Un último ejemplo de fondo con esta temática es el UBS Equity Sicav Long Term Themes, que igualmente pone el foco en el aumento de la población, el envejecimiento y la urbanización a la hora de buscar las empresas en las que invierte. Por sectores, el fondo está más ponderado en eficiencia energética, comodidad en el envejecimiento, obesidad, movilidad inteligente y automatización y robótica. Estados Unidos y Europa concentran el 85% de sus inversiones, según explica Álvaro Cabeza, country head en UBS AM Iberia.

La habilidad de los gestores en seleccionar los valores que mejor representen estos cambios será clave para la rentabilidad de la inversión. Eso sí, destacan que es una inversión a largo plazo, no apta para los que busquen un beneficio rápido a su dinero. Además, las oportunidades serán distintas según áreas geográficas.

Sin duda, la evolución demográfica preocupa a los gestores. BNP Paribas encargó recientemente una encuesta entre grandes inversores e intermediarios. El impacto del envejecimiento de la población era la segunda causa más importante para determinar sus estrategias de inversión, como indicaron el 91% de los encuestados, solo por detrás del ámbito digital y las nuevas tecnologías que alcanzó al 95% de los consultados. Las cifras son concluyentes. Desde 1950, la edad media mundial ha pasado de 25 años a 33 años y destaca Europa, donde el aumento ha sido de 14 años de edad media, frente a África donde solo ha crecido un año.

Un reciente análisis de Bank of America coloca la demografía desde un punto de vista dialéctico: “La demografía también se trata de jóvenes frente a viejos, con tantas personas que cumplen 80 años como recién nacidos; de ricos versus pobres, ya que los multimillonarios del mundo atesoran más riqueza que la mitad del planeta; de urbano versus rural; de empleado frente a la máquina, y de África junto a Asia frente al resto del mundo, ya que estas regiones representarán el 90% del aumento de la población en edad de trabajar en los próximos 20 años”, explican.

India, el nuevo gigante

Desbancar a China. Las previsiones de organismos oficiales apuntan a que dentro de solo tres años la población de la India (1.330 millones de habitantes) supere a la de China (1.440 millones). Según datos de un reciente informe de Barclays Bank, el gasto diario indio asciende a aproximadamente a 15.600 millones de dólares gracias a una clase media que representa el 55% de la población. Un gasto que crecerá a tasas del 6% anual hasta 2032.

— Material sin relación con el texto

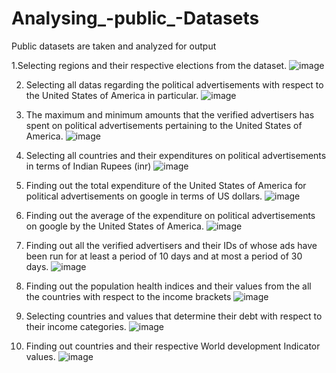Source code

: # Analysing_-public_-Datasets
Public datasets are taken and analyzed for output

1.Selecting regions and their respective elections from the dataset.
![image](https://user-images.githubusercontent.com/100477751/156876738-c7ae5ad8-3bf4-4b15-8ab2-2b93a7ca504a.png)

2.	Selecting all datas regarding the political advertisements with respect to the United States of America in particular.
![image](https://user-images.githubusercontent.com/100477751/156876882-93ceded7-3bc0-4d8e-8fc0-b0c98506ebd5.png)

3.	The maximum and minimum amounts that the verified advertisers has spent on political advertisements pertaining to the United States of America.
![image](https://user-images.githubusercontent.com/100477751/156876970-c016e016-2bfe-4af7-97e6-9b7cae86ffa5.png)

4)	Selecting all countries and their expenditures on political advertisements in terms of Indian Rupees (inr)
![image](https://user-images.githubusercontent.com/100477751/156877052-659dfe5e-a0aa-4368-87db-8769ecfee36e.png)

5)	Finding out the total expenditure of the United States of America for political advertisements on google in terms of US dollars.
![image](https://user-images.githubusercontent.com/100477751/156877091-ebc19551-f3ac-4140-96a1-30268fe1fd44.png)


6)	Finding out the average of the expenditure on political advertisements on google by the United States of America.
![image](https://user-images.githubusercontent.com/100477751/156877130-f801b8d7-a9a1-4bc3-9fbb-11a96b2e26ec.png)


7)	Finding out all the verified advertisers and their IDs of whose ads have been run for at least a period of 10 days and at most a period of 30 days.
![image](https://user-images.githubusercontent.com/100477751/156877179-c3c509cb-c8e7-446e-98bd-7ce589eaf119.png)


8)	Finding out the population health indices and their values from the all the countries with respect to the income brackets 
![image](https://user-images.githubusercontent.com/100477751/156877227-8d0341db-2ac0-4032-8563-95ca847acbbf.png)


9)	Selecting countries and values that determine their debt with respect to their income categories.
![image](https://user-images.githubusercontent.com/100477751/156877268-2a2a84bd-f0d6-475f-868a-1bdf1bdd7c86.png)


10)	Finding out countries and their respective World development Indicator values.
![image](https://user-images.githubusercontent.com/100477751/156877318-b660c930-c2fc-4d9c-be53-43e17a59c245.png)








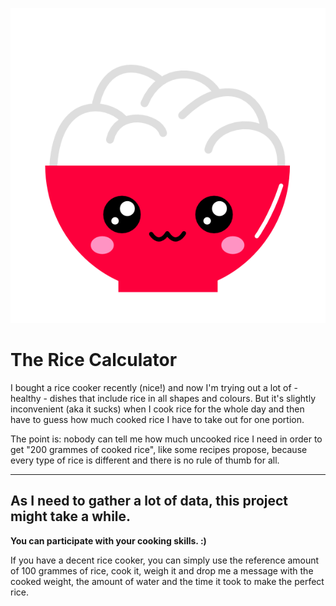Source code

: ![img](./src/kawaii-ricebowl.png)

# The Rice Calculator

I bought a rice cooker recently (nice!) and now I'm trying out a lot of - healthy - dishes that include rice in all shapes and colours. But it's slightly inconvenient (aka it sucks) when I cook rice for the whole day and then have to guess how much cooked rice I have to take out for one portion.

The point is: nobody can tell me how much uncooked rice I need in order to get "200 grammes of cooked rice", like some recipes propose, because every type of rice is different and there is no rule of thumb for all.

---

## As I need to gather a lot of data, this project might take a while.

**You can participate with your cooking skills. :)**

If you have a decent rice cooker, you can simply use the reference amount of 100 grammes of rice, cook it, weigh it and drop me a message with the cooked weight, the amount of water and the time it took to make the perfect rice.
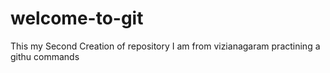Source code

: # welcome-to-git
This my Second Creation of repository
I am from vizianagaram
practining a githu commands
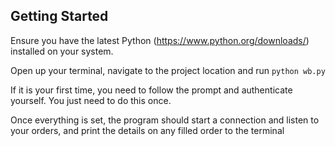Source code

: ## Getting Started

Ensure you have the latest Python (https://www.python.org/downloads/) installed on your system.

Open up your terminal, navigate to the project location and run `python wb.py`

If it is your first time, you need to follow the prompt and authenticate yourself. You just need to do this once.

Once everything is set, the program should start a connection and listen to your orders, and print the details on any filled order to the terminal

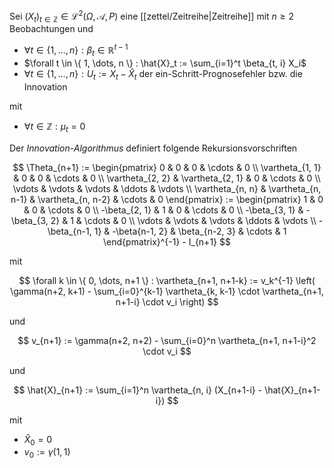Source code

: Sei $(X_t)_{t \in \mathbb{Z}} \in \mathcal{L}^2(\Omega, \mathcal{A}, P)$ eine [[zettel/Zeitreihe|Zeitreihe]] mit $n \ge 2$ Beobachtungen und
- $\forall t \in \{ 1, \dots, n \} : \beta_t \in \mathbb{R}^{t-1}$
- $\forall t \in \{ 1, \dots, n \} : \hat{X}_t := \sum_{i=1}^t \beta_{t, i} X_i$
- $\forall t \in \{ 1, \dots, n \} : U_t := X_t - \hat{X}_t$ der ein-Schritt-Prognosefehler bzw. die Innovation

mit
- $\forall t \in \mathbb{Z} : \mu_t = 0$

Der *Innovation-Algorithmus* definiert folgende Rekursionsvorschriften

$$
	\Theta_{n+1} := \begin{pmatrix}
		0 & 0 & 0 & \cdots & 0 \\
		\vartheta_{1, 1} & 0 & 0 & \cdots & 0 \\
		\vartheta_{2, 2} & \vartheta_{2, 1} & 0 & \cdots & 0 \\
		\vdots & \vdots & \vdots & \ddots & \vdots \\
		\vartheta_{n, n} & \vartheta_{n, n-1} & \vartheta_{n, n-2} & \cdots & 0
	\end{pmatrix} := \begin{pmatrix}
		1 & 0 & 0 & \cdots & 0 \\
		-\beta_{2, 1} & 1 & 0 & \cdots & 0 \\
		-\beta_{3, 1} & -\beta_{3, 2} & 1 & \cdots & 0 \\
		\vdots & \vdots & \vdots & \ddots & \vdots \\
		-\beta_{n-1, 1} & -\beta{n-1, 2} & \beta_{n-2, 3} & \cdots & 1
	\end{pmatrix}^{-1} - I_{n+1}
$$

mit

$$
	\forall k \in \{ 0, \dots, n+1 \} : \vartheta_{n+1, n+1-k} := v_k^{-1} \left( \gamma(n+2, k+1) - \sum_{i=0}^{k-1} \vartheta_{k, k-1} \cdot \vartheta_{n+1, n+1-i} \cdot v_i \right)
$$

und

$$
	v_{n+1} := \gamma(n+2, n+2) - \sum_{i=0}^n \vartheta_{n+1, n+1-i}^2 \cdot v_i
$$

und

$$
	\hat{X}_{n+1} := \sum_{i=1}^n \vartheta_{n, i} (X_{n+1-i} - \hat{X}_{n+1-i})
$$

mit
- $\hat{X}_0 = 0$
- $v_0 := \gamma(1, 1)$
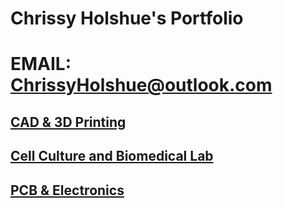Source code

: # Chrissy Holshue's Portfolio
# EMAIL: <a href="mailto:ChrissyHolshue@outlook.com">ChrissyHolshue@outlook.com<a/>

## <a href="3DPrinting.html" title="CAD & 3D Printing Projects"> CAD & 3D Printing</a>

## <a href="BioLab.html" title="Cell Culture & Biomedical Lab Experience"> Cell Culture and Biomedical Lab</a>

## <a href="Electronics.html" title="PCB & Electronics Experience"> PCB & Electronics</a>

Mirar a África. El continente negro tendrá una gran explosión demográfica en las próximas décadas. Habrá más africanos que chinos para fines de la década de 2020 y más nigerianos que estadounidenses para 2050. La propia ONU espera que los países del África subsahariana contribuirán con más de la mitad al crecimiento de la población mundial previsto hasta 2050. Un entorno completamente nuevo para rentabilizar el ahorro.